MATTINGLY: “— legacy. Where are we right now legacy wise?”

DOVERE: “He had — I think you’re right, a historic first couple of years in office, more legislation on the domestic front than anybody going back to Lyndon Johnson can claim credit for. I do think that what you’ve seen is a slow receding into the bushes from Joe Biden here. I’m going to do it. I’m going to bring up a West Wing quote here. There’s a moment on the West Wing when John Spencer, as Leo McGarry, the White House chief of staff, says, he’s, like, trying to rally the troops. And he says, we can do more — we can affect more change in one day in this building than we will in a lifetime after we leave the building. That is not the approach that Joe Biden has been taking, at least publicly since the election, certainly, and even since he ceded the nomination to Kamala Harris. But there are things that he could be doing through executive authority. A lot of things that he could be doing would probably put a target on them for Donald Trump to go after first.

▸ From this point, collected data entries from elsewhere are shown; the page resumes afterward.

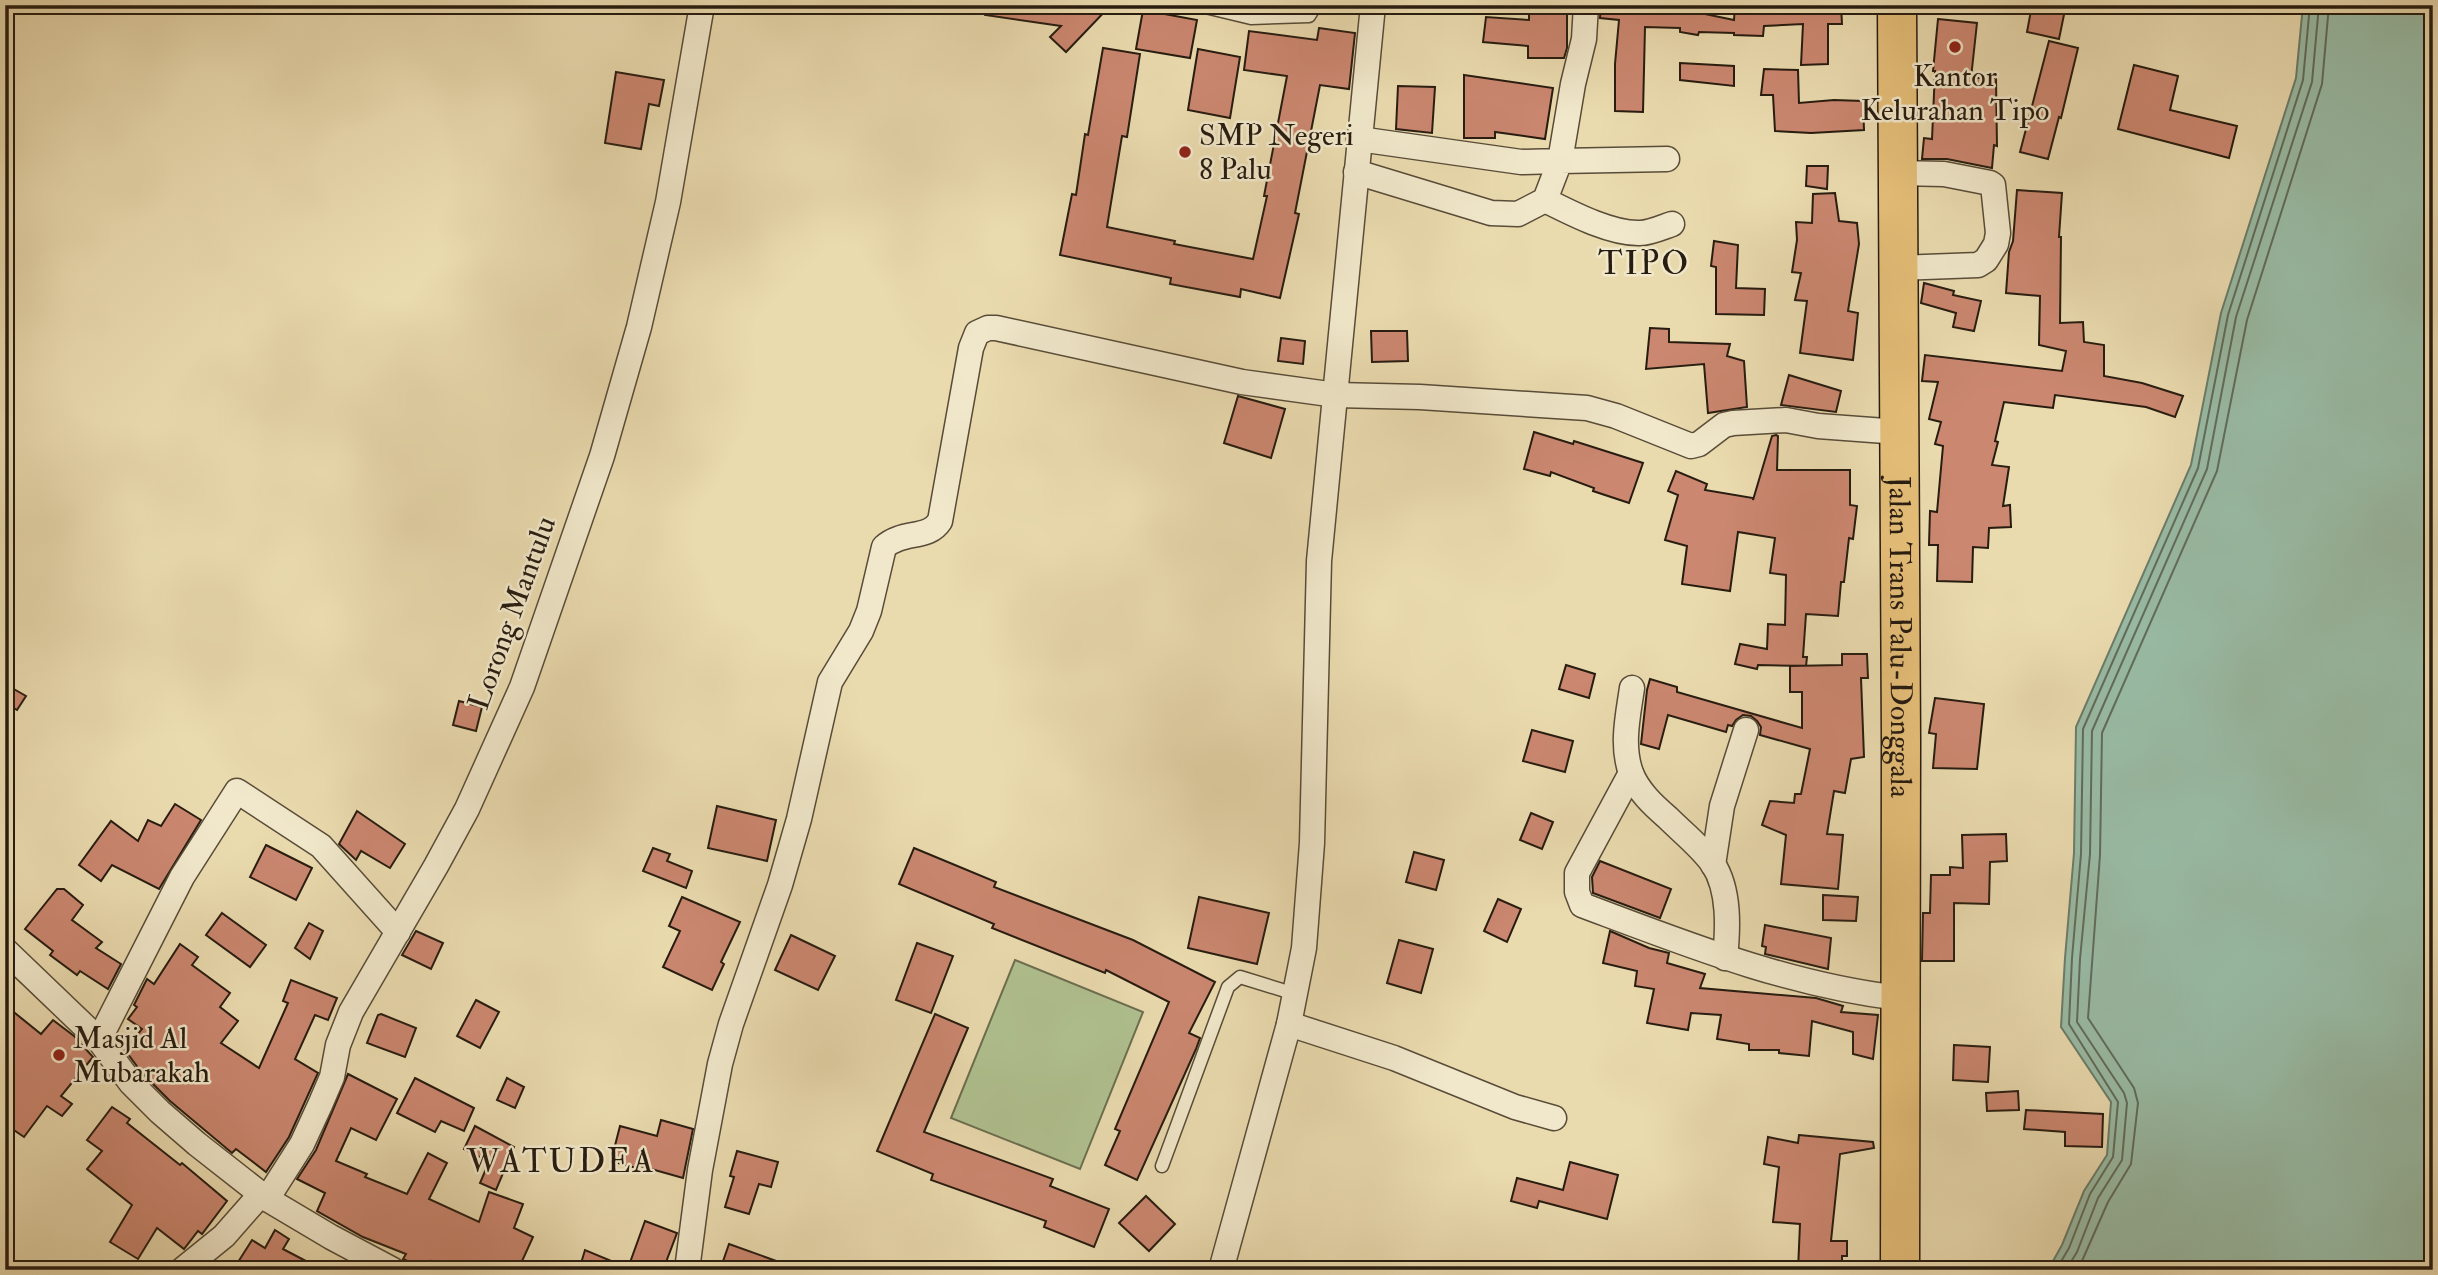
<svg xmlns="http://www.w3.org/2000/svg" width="2438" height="1275" font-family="'IM FELL Double Pica',serif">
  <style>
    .green { fill: #b0c190; stroke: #6c6e50; stroke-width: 2 }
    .water { fill: #99bca6; stroke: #6b7c6a; stroke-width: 2 }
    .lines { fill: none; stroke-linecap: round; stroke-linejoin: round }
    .shore { stroke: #606c5b; stroke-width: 2 }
    .building { fill: #cb8770; stroke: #271c10; stroke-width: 2 }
    .service-casing { stroke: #584c38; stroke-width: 15 }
    .minor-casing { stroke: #584c38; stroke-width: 27 }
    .trunk-casing { stroke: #271c10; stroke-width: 41 }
    .service { stroke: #f1e8cb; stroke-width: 12 }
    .minor { stroke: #f1e8cb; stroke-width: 24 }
    .trunk { stroke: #e5be78; stroke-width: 38 }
    .poi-dot { fill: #8f2418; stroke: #f1e8cb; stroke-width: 2.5 }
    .labels { text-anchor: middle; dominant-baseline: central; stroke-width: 5; stroke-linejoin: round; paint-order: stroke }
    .poi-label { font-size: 30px; fill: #271c10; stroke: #f1e8cb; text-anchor: start }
    .street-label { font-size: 30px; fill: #271c10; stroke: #f1e8cb }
    .quarter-label { font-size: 33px; letter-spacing: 2px; fill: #271c10; stroke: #f1e8cb }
  </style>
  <rect width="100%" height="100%" fill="#eadbaf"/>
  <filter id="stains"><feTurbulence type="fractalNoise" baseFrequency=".00286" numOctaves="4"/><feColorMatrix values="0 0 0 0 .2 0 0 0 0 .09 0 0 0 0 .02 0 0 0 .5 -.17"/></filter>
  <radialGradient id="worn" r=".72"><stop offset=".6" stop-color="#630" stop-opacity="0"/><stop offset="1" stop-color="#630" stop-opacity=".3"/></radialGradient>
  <polygon class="green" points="1015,960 1143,1012 1080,1169 951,1118"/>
  <polygon class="water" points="2303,5 2433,5 2433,1270 2048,1270 2062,1245 2084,1191 2107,1155 2111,1102 2061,1027 2065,958 2074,853 2076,727 2191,465 2221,313 2296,78"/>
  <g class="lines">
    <g class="shore">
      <polyline points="2056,1270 2069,1248 2090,1194 2113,1157 2118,1102 2069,1024 2072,958 2081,854 2083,729 2198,468 2228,315 2303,80 2310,5"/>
      <polyline points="2066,1270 2077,1252 2098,1198 2122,1160 2127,1103 2124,1093 2077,1022 2080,959 2090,854 2092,731 2207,469 2236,317 2312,82 2319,5"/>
      <polyline points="2078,1270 2108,1202 2131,1164 2138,1103 2134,1088 2088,1018 2100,855 2102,733 2217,471 2247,320 2322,84 2329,5"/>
    </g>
  </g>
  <g class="building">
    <polygon points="985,5 1111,5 1066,52 1050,37 1061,26 985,15"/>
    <polygon points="1529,5 1567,5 1567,48 1564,58 1528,58 1528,46 1483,42 1486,17 1529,20"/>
    <polygon points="1601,5 1701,5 1700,13 1734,20 1735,5 1841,5 1842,24 1828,24 1828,64 1801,65 1803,24 1764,26 1763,36 1734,35 1734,33 1699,32 1698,35 1680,32 1680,28 1645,27 1643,112 1615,111 1615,64 1619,20 1600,18"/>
    <polygon points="2032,5 2066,5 2059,39 2027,32"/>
    <polygon points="1143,10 1197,20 1190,58 1136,49"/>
    <polygon points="1938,19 1977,23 1971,78 1996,78 1997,146 1994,145 1992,168 1947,159 1922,159 1924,138 1932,139 1935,71 1933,71"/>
    <polygon points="1319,28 1355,33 1349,89 1320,85 1295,213 1299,214 1280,298 1241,289 1240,297 1170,284 1171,278 1060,255 1072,194 1076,195 1085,134 1088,135 1103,48 1140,54 1127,137 1122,136 1107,227 1175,241 1174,244 1253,259 1267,196 1264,196 1287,76 1244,70 1249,31 1317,40"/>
    <polygon points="2049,41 2078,48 2061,118 2059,117 2048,159 2020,152"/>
    <polygon points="1198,49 1240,57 1230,118 1188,110"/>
    <polygon points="1680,63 1734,66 1734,86 1680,80"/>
    <polygon points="2134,65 2178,76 2170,110 2237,126 2229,158 2118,129"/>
    <polygon points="1764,69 1798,70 1799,103 1834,100 1863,101 1864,130 1811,133 1775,131 1773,95 1761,95"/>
    <polygon points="616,72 664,80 659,106 649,104 641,149 605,143"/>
    <polygon points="1464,75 1553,88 1545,139 1495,132 1495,138 1464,138"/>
    <polygon points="1398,86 1435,87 1432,133 1396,129"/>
    <polygon points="1807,166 1828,166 1827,189 1806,186"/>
    <polygon points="2017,190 2062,193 2059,237 2061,237 2060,323 2083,322 2084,342 2104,345 2104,376 2142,383 2183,396 2175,417 2146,407 2055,395 2053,408 2004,402 1995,441 1998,442 1992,465 2009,467 2003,506 2010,505 2011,527 1989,528 1988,548 1973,547 1972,582 1937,581 1938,545 1929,545 1930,511 1937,512 1943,446 1935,444 1941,422 1929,419 1938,382 1922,381 1925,355 2062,371 2066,351 2039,345 2040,296 2006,293 2009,252 2013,241"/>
    <polygon points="1835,193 1839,221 1857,223 1859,244 1848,311 1858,313 1853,360 1800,353 1807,301 1795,300 1801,273 1792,272 1797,240 1796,222 1812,223 1813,194"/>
    <polygon points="1714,241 1738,245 1736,288 1765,289 1764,315 1716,314 1716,267 1711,266"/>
    <polygon points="1924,283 1954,291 1953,295 1981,301 1974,331 1953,327 1956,313 1921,303"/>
    <polygon points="1650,328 1669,329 1669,342 1730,344 1727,356 1744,361 1747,407 1708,413 1704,364 1646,369"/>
    <polygon points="1371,331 1407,331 1408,361 1372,362"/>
    <polygon points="1281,338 1305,341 1303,364 1278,361"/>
    <polygon points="1789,375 1841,391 1836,412 1781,405"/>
    <polygon points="1238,396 1285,409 1271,458 1224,443"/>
    <polygon points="1534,432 1573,444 1574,441 1643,463 1629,503 1593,491 1594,488 1551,472 1550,476 1524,469"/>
    <polygon points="1776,435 1778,436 1777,470 1850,470 1850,505 1857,506 1853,539 1849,538 1844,582 1841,582 1838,616 1806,614 1803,657 1807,657 1806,666 1758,665 1757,669 1735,664 1740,644 1767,649 1768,624 1785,625 1786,575 1770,573 1775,538 1738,532 1730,591 1682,584 1687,546 1665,540 1678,495 1668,491 1676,471 1707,484 1705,490 1753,498 1753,500 1772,436"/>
    <polygon points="1842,654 1867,654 1868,678 1861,678 1864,757 1851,759 1845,793 1834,791 1827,834 1843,835 1838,889 1781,884 1786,835 1762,825 1770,801 1794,803 1795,794 1801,794 1810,749 1760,735 1761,727 1757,721 1751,716 1743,715 1736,720 1732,726 1728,725 1726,732 1668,715 1659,749 1641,744 1647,690 1650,679 1677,687 1677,692 1802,728 1802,692 1790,692 1790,666 1842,665"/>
    <polygon points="1566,665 1595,674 1589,698 1559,689"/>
    <polygon points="5,684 26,696 17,710 5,703"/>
    <polygon points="1935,698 1984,704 1977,769 1933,768 1936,734 1929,733"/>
    <polygon points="459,701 482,707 476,731 453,725"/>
    <polygon points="1532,730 1573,741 1565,772 1523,761"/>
    <polygon points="175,804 201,820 159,889 112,865 101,881 79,865 111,821 138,841 148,820 161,826"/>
    <polygon points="717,806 776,820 767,861 708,848"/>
    <polygon points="357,811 405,844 390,868 361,851 356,860 339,844"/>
    <polygon points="1531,813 1553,822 1542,849 1520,840"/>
    <polygon points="2006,834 2007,861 1990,862 1989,904 1954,903 1954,961 1922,961 1923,913 1930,913 1931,875 1950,875 1950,867 1963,868 1962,835"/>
    <polygon points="266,845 312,868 296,900 250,877"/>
    <polygon points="653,848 670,854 667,861 692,871 686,888 643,871"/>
    <polygon points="914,848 996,882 994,887 1133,940 1215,982 1189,1033 1200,1038 1196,1049 1137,1180 1105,1165 1120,1131 1115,1129 1169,1002 1106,970 1105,973 992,928 994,924 899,884"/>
    <polygon points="1414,852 1444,860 1436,890 1406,882"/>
    <polygon points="1600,861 1671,889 1660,918 1593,893 1592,877"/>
    <polygon points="57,889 64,889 83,905 72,920 102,942 96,948 121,964 108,989 80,971 77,975 50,955 53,951 25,929"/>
    <polygon points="1823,895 1858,897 1856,921 1823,920"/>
    <polygon points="682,897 740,922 721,962 724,964 712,990 663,967 680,931 669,926"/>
    <polygon points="1199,897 1269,913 1257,964 1188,948"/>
    <polygon points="1498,899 1521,909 1507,942 1484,931"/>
    <polygon points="222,913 266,945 250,967 206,935"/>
    <polygon points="309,923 323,931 310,959 295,948"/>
    <polygon points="1765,925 1831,938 1828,969 1765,954 1766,947 1762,946"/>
    <polygon points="416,931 443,943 431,969 402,955"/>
    <polygon points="1610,931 1649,948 1669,953 1667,963 1705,974 1700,988 1816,998 1843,1006 1841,1012 1878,1015 1873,1059 1853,1054 1853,1032 1812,1021 1809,1056 1779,1053 1779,1050 1749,1050 1749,1044 1717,1039 1721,1015 1691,1013 1688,1030 1647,1023 1654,989 1635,986 1637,971 1603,963"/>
    <polygon points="791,935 835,956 818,990 775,970"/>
    <polygon points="1399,940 1433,949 1421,993 1387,983"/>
    <polygon points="917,943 953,956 931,1013 896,1000"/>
    <polygon points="180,944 198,957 192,965 230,993 220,1007 238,1021 221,1043 259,1068 288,1003 283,1001 291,980 337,998 328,1020 315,1015 295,1059 318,1073 289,1137 266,1172 236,1149 232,1153 170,1101 142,1073 125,1050 142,1029 128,1019 137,1007 134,1005 147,979 154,984"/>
    <polygon points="476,1000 499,1012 480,1048 457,1036"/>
    <polygon points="5,1005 41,1034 53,1020 74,1036 93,1057 61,1096 72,1104 62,1116 47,1106 24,1137 5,1124"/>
    <polygon points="381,1014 416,1028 405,1057 367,1043 378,1015"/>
    <polygon points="935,1014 968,1028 924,1132 1053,1179 1050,1186 1109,1209 1094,1247 1044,1227 1046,1221 931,1180 933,1174 877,1151"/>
    <polygon points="1954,1045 1990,1047 1988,1082 1953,1080"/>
    <polygon points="348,1074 397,1099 376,1140 351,1128 336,1161 367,1174 365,1177 407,1194 428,1153 447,1163 429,1199 479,1222 489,1192 523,1204 514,1228 533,1237 518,1270 448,1270 431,1261 427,1270 403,1259 406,1254 363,1237 317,1211 325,1193 297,1179 316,1150"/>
    <polygon points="415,1078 474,1108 464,1131 441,1121 435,1132 397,1113"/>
    <polygon points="507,1078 524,1087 515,1108 497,1100"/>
    <polygon points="2018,1091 2019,1110 1987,1111 1986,1093"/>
    <polygon points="112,1107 130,1119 127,1123 180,1165 182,1163 227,1201 202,1234 198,1231 184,1249 157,1228 138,1259 110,1242 132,1205 87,1169 102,1151 87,1140"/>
    <polygon points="2026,1110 2103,1114 2102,1147 2065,1146 2065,1132 2024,1129"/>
    <polygon points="661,1120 693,1129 683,1178 637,1165 636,1168 611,1161 620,1126 657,1136"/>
    <polygon points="475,1126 514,1147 496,1190 480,1183 489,1162 464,1149"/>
    <polygon points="1799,1135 1873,1142 1874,1148 1840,1154 1831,1241 1847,1241 1847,1256 1842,1256 1842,1269 1798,1270 1800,1224 1773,1222 1779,1167 1764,1164 1768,1137 1798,1143"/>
    <polygon points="737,1151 778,1162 771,1187 759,1184 749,1214 725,1207 734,1177 730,1176"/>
    <polygon points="1570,1162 1618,1175 1607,1219 1539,1201 1537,1208 1511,1201 1517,1178 1563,1190"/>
    <polygon points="1146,1196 1175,1224 1149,1251 1119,1223"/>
    <polygon points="645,1221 677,1233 663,1270 579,1270 585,1250 628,1268"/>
    <polygon points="275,1230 289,1239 283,1249 323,1270 233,1270 252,1240 265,1248"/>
    <polygon points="729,1244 796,1268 795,1270 720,1270"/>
  </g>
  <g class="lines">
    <g class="service-casing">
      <g id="service">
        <polyline points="1197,5 1251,18 1309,16 1316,5"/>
        <polyline points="1162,1166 1228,987 1240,977 1295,994"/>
      </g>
    </g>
    <g class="minor-casing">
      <g id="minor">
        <polyline points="1359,139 1521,162 1560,161 1573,84 1584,39 1586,5"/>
        <polyline points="1356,172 1491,213 1518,214 1545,200 1560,161 1667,159"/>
        <polyline points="1897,173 1944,174 1990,183 1993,185 1998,233 1996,244 1986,260 1978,265 1898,268"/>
        <path d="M1545 200C1571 213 1611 234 1640 233 1650 233 1663 227 1672 224"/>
        <path d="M1632 688C1628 716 1621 745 1631 773 1638 791 1653 805 1668 818 1683 833 1701 847 1713 864 1730 890 1728 929 1725 958"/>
        <path d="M1631 773 1577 873V892L1582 905C1686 944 1788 985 1899 998"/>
        <polyline points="1713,865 1722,806 1746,730"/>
        <polyline points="5,950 99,1040 131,1083 160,1112 197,1144 267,1199 331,1237 393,1270"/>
        <polyline points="1289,1024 1394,1058 1515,1107 1554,1118"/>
        <polyline points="99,1040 182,877 237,791 321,846 398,932"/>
        <polyline points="267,1199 302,1144 320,1105 332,1077 338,1045 351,1012 436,866 467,809 522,687 602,456 639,327 668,202 702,5"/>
        <polyline points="182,1270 224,1236 261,1194"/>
        <path d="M687 1270 700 1170 720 1064 731 1024 780 885 799 819 830 682 861 631 869 611 884 547C903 530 928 540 940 521L971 348 977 333 988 328H996L1242 382 1336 395 1420 397 1587 408 1616 416 1691 446 1699 444 1724 425 1733 423 1786 420 1818 426 1899 432"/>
        <polyline points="1221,1270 1289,1024 1304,948 1312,843 1319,561 1373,5"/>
      </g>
    </g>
    <g class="trunk-casing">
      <g id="trunk">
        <path id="s1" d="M1897 5 1901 742 1900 1270"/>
      </g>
    </g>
    <use href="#service" class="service"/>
    <use href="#minor" class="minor"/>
    <use href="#trunk" class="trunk"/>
  </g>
  <g class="poi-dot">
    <circle cx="1955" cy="47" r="7"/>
    <circle cx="1185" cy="152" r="7"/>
    <circle cx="59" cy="1055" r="7"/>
  </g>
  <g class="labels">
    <g class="poi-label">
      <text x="1955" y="76" text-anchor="middle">Kantor<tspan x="1955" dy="34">Kelurahan Tipo</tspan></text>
      <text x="1199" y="135">SMP Negeri<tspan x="1199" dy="34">8 Palu</tspan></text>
      <text x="73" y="1038">Masjid Al<tspan x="73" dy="34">Mubarakah</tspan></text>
    </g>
    <g class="street-label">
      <text transform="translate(512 613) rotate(-70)">Lorong Mantulu</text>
      <text stroke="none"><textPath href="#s1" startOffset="632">Jalan Trans Palu-Donggala</textPath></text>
    </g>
    <g class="quarter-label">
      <text x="1644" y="263">TIPO</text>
      <text x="561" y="1161">WATUDEA</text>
    </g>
  </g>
  <rect width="2438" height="1275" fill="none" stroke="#eadbaf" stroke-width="28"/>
  <rect x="7" y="7" width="2424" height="1261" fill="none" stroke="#271c10" stroke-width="3.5"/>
  <rect x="14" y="14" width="2410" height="1247" fill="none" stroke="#271c10" stroke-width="2"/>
  <rect width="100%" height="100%" filter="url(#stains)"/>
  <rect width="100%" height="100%" fill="url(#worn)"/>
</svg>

It does not seem like taking another vacation now is the kind of running through the tape mentality that White House staff has said he and the whole building is approaching things with. I think it’s a really difficult thing for Joe Biden to know that he came into the presidency as a rejection of Donald Trump. And here he is being replaced by Donald Trump. I think back to an interview that I did with Joe Biden. He’d been president for about three weeks, I was talking to him for a book that I wrote. And I — part of the takeaway that I had from it was him trying to assert himself as Joe Biden, the guy who got elected president. Not just Barack Obama’s vice president, not just the guy who beat Donald Trump. But now that is part of who he is, and it may define who he is. A couple weeks before the election, I had a conversation with a senior person in the White House, and I said, if Harris loses, most of the way that Biden is going to be remembered, at least in the short-term, is the guy who was just in between the Trump terms. And — no, that’s not true. At this moment, that is the way that he is acting.”